Republicans dodged an internal primary battle when two members of Congress in northeast Ohio opted to retire, rather than face Trump-endorsed challenger Max Miller in the newly drawn 7th District. He’s favored in the five-way race for what’s now a reliably Republican seat.
In the newly drawn, neighboring 13th District, Trump endorsed Madison Gesiotto Gilbert, a Miss Ohio winner, over six rivals, and state Rep. Emilia Sykes, the former Democratic leader in the state House, has no competition.
In both Ohio and Indiana, Republicans were also picking nominees in new districts that have trended their way and that new maps made less friendly to Democrats.
Several Ohio Republicans were vying to challenge Democratic Rep. Marcy Kaptur in the Toledo-based 9th District. State Sen. Theresa Gavarone came under scrutiny for criticizing Trump after the release in 2016 of the “Access Hollywood” tape on which he was recorded having a lewd conversation about women, and state Rep. Craig S. Riedel and Afghanistan war veteran J.R. Majewski ran as staunchly pro-Trump conservatives.

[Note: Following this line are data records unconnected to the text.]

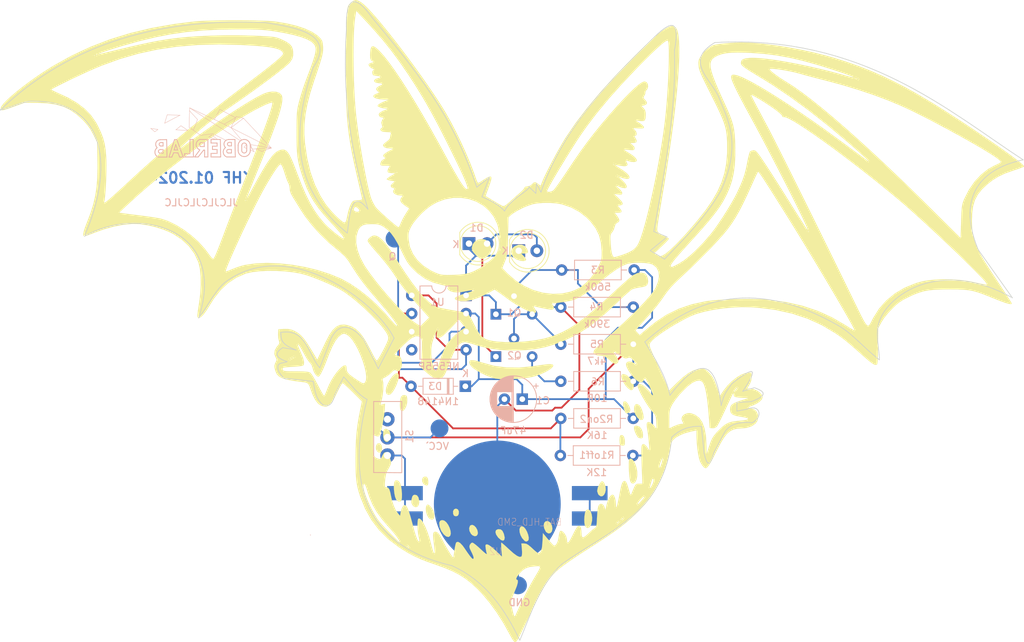
<source format=kicad_pcb>
(kicad_pcb (version 20221018) (generator pcbnew)

  (general
    (thickness 1.6)
  )

  (paper "A4")
  (layers
    (0 "F.Cu" signal)
    (31 "B.Cu" signal)
    (32 "B.Adhes" user "B.Adhesive")
    (33 "F.Adhes" user "F.Adhesive")
    (34 "B.Paste" user)
    (35 "F.Paste" user)
    (36 "B.SilkS" user "B.Silkscreen")
    (37 "F.SilkS" user "F.Silkscreen")
    (38 "B.Mask" user)
    (39 "F.Mask" user)
    (40 "Dwgs.User" user "User.Drawings")
    (41 "Cmts.User" user "User.Comments")
    (42 "Eco1.User" user "User.Eco1")
    (43 "Eco2.User" user "User.Eco2")
    (44 "Edge.Cuts" user)
    (45 "Margin" user)
    (46 "B.CrtYd" user "B.Courtyard")
    (47 "F.CrtYd" user "F.Courtyard")
    (48 "B.Fab" user)
    (49 "F.Fab" user)
  )

  (setup
    (pad_to_mask_clearance 0.2)
    (pcbplotparams
      (layerselection 0x00010f0_ffffffff)
      (plot_on_all_layers_selection 0x0000000_00000000)
      (disableapertmacros false)
      (usegerberextensions false)
      (usegerberattributes true)
      (usegerberadvancedattributes true)
      (creategerberjobfile true)
      (dashed_line_dash_ratio 12.000000)
      (dashed_line_gap_ratio 3.000000)
      (svgprecision 4)
      (plotframeref false)
      (viasonmask false)
      (mode 1)
      (useauxorigin false)
      (hpglpennumber 1)
      (hpglpenspeed 20)
      (hpglpendiameter 15.000000)
      (dxfpolygonmode true)
      (dxfimperialunits true)
      (dxfusepcbnewfont true)
      (psnegative false)
      (psa4output false)
      (plotreference true)
      (plotvalue true)
      (plotinvisibletext false)
      (sketchpadsonfab false)
      (subtractmaskfromsilk false)
      (outputformat 1)
      (mirror false)
      (drillshape 0)
      (scaleselection 1)
      (outputdirectory "../Gerber-Fledermaus_I/")
    )
  )

  (net 0 "")
  (net 1 "Net-(D3-K)")
  (net 2 "Net-(D1-K)")
  (net 3 "Net-(D1-A)")
  (net 4 "Net-(D3-A)")
  (net 5 "Net-(Q1-B)")
  (net 6 "Net-(Q1-C)")
  (net 7 "Net-(Q2-C)")
  (net 8 "Net-(S1-E)")
  (net 9 "Net-(S1-A-Pad1)")
  (net 10 "unconnected-(S1-A-Pad3)")
  (net 11 "unconnected-(U1-Q-Pad3)")
  (net 12 "unconnected-(U1-CV-Pad5)")

  (footprint "!Goody:TO-92L_Wide" (layer "F.Cu") (at 88.1 71.1))

  (footprint "LED_THT:LED_D5.0mm" (layer "F.Cu") (at 84.325 61.2))

  (footprint "!Goody:TO-92L_Wide" (layer "F.Cu") (at 88.1 77.042385))

  (footprint "LOGO" (layer "F.Cu") (at 93.614 75.546))

  (footprint "!Goody:ob-logo_B.SilkS" (layer "F.Cu") (at 53.5 63))

  (footprint "LED_THT:LED_D5.0mm" (layer "F.Cu") (at 91.3 62.2))

  (footprint "!Goody:Micro_SchalterKHF" (layer "B.Cu") (at 72.9 90.9 90))

  (footprint "Diode_THT:D_DO-35_SOD27_P7.62mm_Horizontal" (layer "B.Cu") (at 83.82 81.2 180))

  (footprint "!Goody:BAT-HLD-SMD-Blech" (layer "B.Cu") (at 88.3 97.7 180))

  (footprint "Resistor_THT:R_Axial_DIN0207_L6.3mm_D2.5mm_P10.16mm_Horizontal" (layer "B.Cu") (at 107.3 90.9 180))

  (footprint "Resistor_THT:R_Axial_DIN0207_L6.3mm_D2.5mm_P10.16mm_Horizontal" (layer "B.Cu") (at 107.48 64.9 180))

  (footprint "!Goody:LP_rund" (layer "B.Cu") (at 80.2 87.1 180))

  (footprint "Package_DIP:DIP-8_W7.62mm" (layer "B.Cu") (at 83.92 68.46 180))

  (footprint "!Goody:LP_rund" (layer "B.Cu") (at 91.2 109.1 180))

  (footprint "Resistor_THT:R_Axial_DIN0207_L6.3mm_D2.5mm_P10.16mm_Horizontal" (layer "B.Cu")
    (tstamp 8b85a425-bfb0-4202-85fd-c2c9f71e1e07)
    (at 107.36 75.3 180)
    (descr "Resistor, Axial_DIN0207 series, Axial, Horizontal, pin pitch=10.16mm, 0.25W = 1/4W, length*diameter=6.3*2.5mm^2, htt
... [212358 chars truncated]
</source>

Republicans have rarely contested the traditionally Democratic 1st Congressional District in northwest Indiana, which went for Biden by nine points in 2020. But party operatives were bullish on their chances there this year and were watching to see if one of the race’s female veterans wins the primary — Air Force Reserve Lt. Col. Jennifer-Ruth Green or Navy veteran Blair Milo, the former mayor of LaPorte.